Black Jeffreys and masticated slash

A few trees, charcoal black, dead, reach into the blue sky above this South Lake Tahoe neighborhood (former neighborhood?) near Angora Creek. Houses are gone. Driveways and staircases lead to vacant lots.

Most of the trees on a nearby 30-acre stretch, dead since the Angora fire in June, were salvaged for lumber. Those that remain—charred logs on the ground. Only a few are left standing as “wildlife trees,” possible homes for critters.

Gwen Rosser, a retired chemistry teacher from Tahoe Vista, works to partially bury a log on the now-barren slope. By digging trenches for logs and placing them strategically into the hillside, volunteers hope to hold the ashy soil in place.

Rosser wedges large branches and wood chips around the log.

“This is very large debris,” she says. “It’s hard to shuffle around.”

She looks out over the fire-scarred landscape.

“It was devastating.”

Masticated slash from the pines—mostly Jeffrey—lines the floor of the former forest.

Armed with rakes, shovels and dust masks, volunteers work in what Mike Branch, professor, head of the UNR English graduate program, calls “a mature Jeff pine forest reduced to nothing but ash and immense, blackened snags.”
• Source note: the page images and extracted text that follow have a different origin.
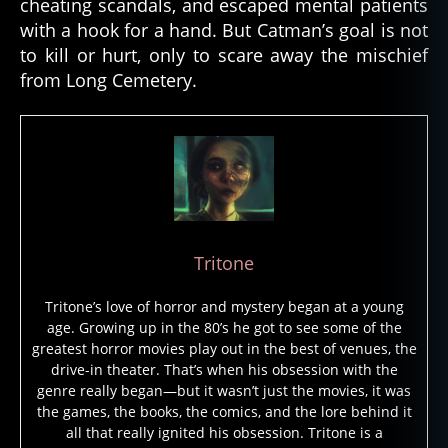
cheating scandals, and escaped mental patients
with a hook for a hand. But Catman’s goal is not
to kill or hurt, only to scare away the mischief
from Long Cemetery.
c
a
t
m
a
n
,
d
Tritone
el
a
Tritone’s love of horror and mystery began at a young
w
age. Growing up in the 80’s he got to see some of the
a
greatest horror movies play out in the best of venues, the
r
drive-in theater. That’s when his obsession with the
e
,
genre really began—but it wasn’t just the movies, it was
g
the games, the books, the comics, and the lore behind it
h
all that really ignited his obsession. Tritone is a
o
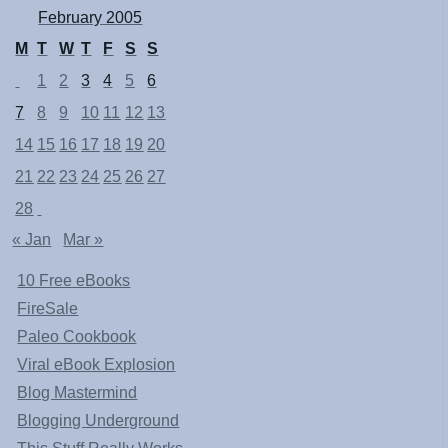
February 2005
M
T
W
T
F
S
S
1
2
3
4
5
6
7
8
9
10
11
12
13
14
15
16
17
18
19
20
21
22
23
24
25
26
27
28
« Jan
Mar »
10 Free eBooks
FireSale
Paleo Cookbook
Viral eBook Explosion
Blog Mastermind
Blogging Underground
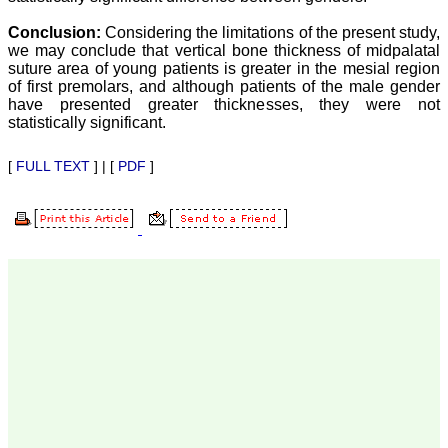
our published work in
JCDR for their high
Conclusion:
Considering the limitations of the present study,
standards in publishing
we may conclude that vertical bone thickness of midpalatal
scientific articles. The
ease of submission, the
suture area of young patients is greater in the mesial region
rapid reviews in under a
of first premolars, and although patients of the male gender
month, the high quality of
have presented greater thicknesses, they were not
their reviewers and keen
statistically significant.
attention to the final
process of proofs and
publication, ensure that
[
FULL TEXT
] | [
PDF
]
there are no mistakes in
the final article. We have
been asked clarifications
on several occasions and
have been happy to
provide them and it
exemplifies the
commitment to quality of
the team at JCDR."
Prof. Somashekhar
Nimbalkar
Head, Department of
Pediatrics, Pramukhswami
Medical College,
“I’ve seen fire damage before,” Branch says, leaning on a rake. “But I’ve never seen anything like this. Apocalyptic.”

It’s Tahoe Stewardship Day, Sept. 30, a 10-year tradition. Branch brings volunteers from Reno. About 300 volunteers show up, from several environmental groups like the League to Save Lake Tahoe and the Sierra Club.
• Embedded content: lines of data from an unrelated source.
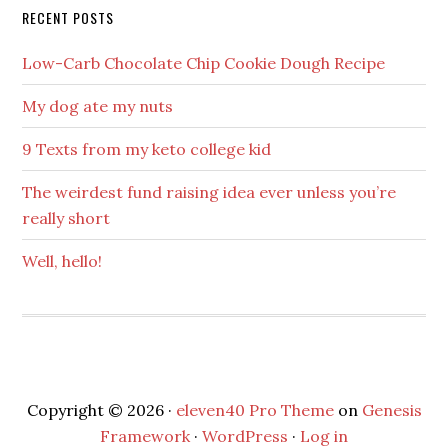
RECENT POSTS
Low-Carb Chocolate Chip Cookie Dough Recipe
My dog ate my nuts
9 Texts from my keto college kid
The weirdest fund raising idea ever unless you’re
really short
Well, hello!
Copyright © 2026 ·
eleven40 Pro Theme
on
Genesis
Framework
·
WordPress
·
Log in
Last year, volunteers worked on the north shore, cutting ladder fuels and building trails in a green, pine-scented forest.

This year, raking wood chips near Mule Deer Circle, gusts of wind kick up dirt and ash on this parcel owned by the Tahoe Land Conservancy. Nearby, on U.S. Forest Service land, dead trees still stand.
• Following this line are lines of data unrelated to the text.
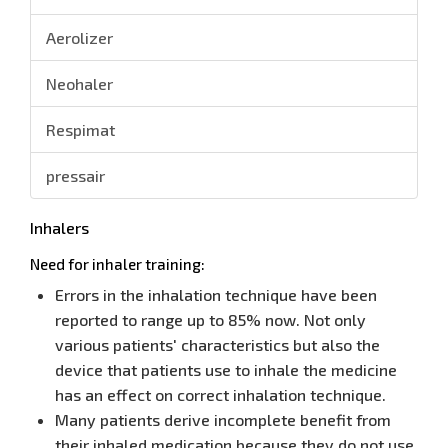
Aerolizer
Neohaler
Respimat
pressair
Inhalers
Need for inhaler training:
Errors in the inhalation technique have been
reported to range up to 85% now. Not only
various patients' characteristics but also the
device that patients use to inhale the medicine
has an effect on correct inhalation technique.
Many patients derive incomplete benefit from
their inhaled medication because they do not use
Fires are a natural, healthful event for a forest left to its own devices. For more than a century, Tahoe has not been a forest left to itself.

It’s often called a tinderbox. On June 24, a match was struck. Some 3,100 acres burned, 254 homes and 75 commercial structures destroyed.

On Stewardship Day, we spend a morning above empty lots, spreading mulch and digging trenches to set contour logs. This will keep some of the hill from washing into Angora Creek, and thus into Lake Tahoe. Once the ground is covered with an inch or so of mulch, we broadcast native seed over the area. Yarrow and lupine. Wildflowers.

At the bottom of the hill, I see a man looking out over the edge of a driveway—in a now-vacant lot that used to be someone’s home. Jeff Cowen, community liaison for the Tahoe Regional Planning Agency, can’t help but be moved by the neatly landscaped slopes and what remains of several flower planters. A solitary lamp post remains in front of the empty lot. The backyard features a bird bath and what looks like a retaining wall—cement blocks hold the hill in place.

“My God, how sad,” Cowen says of the scene.

Cowen says the fire opened up a conversation that would not have happened earlier.

“People are taking action now, more than they would have,” Cowen says. “They’re studying the rules we have instead of listening to their neighbors. They’re coming to the TRPA and asking, ‘What do we do to create defensible space?'”

A patch of green catches my eye from under one blackened tree.

Daylin Wade, 25, assistant to Conservancy’s Forest Habitat Enhancement Program, is distributing flats of seedling trees and bushes for volunteers to plant and water. Incense cedar, manzanita and Jeffrey pines.

“We’re giving the ecosystem a bit of a jump start,” she says. “But nobody should think this is going to be a quick restoration process. It was an intense fire.”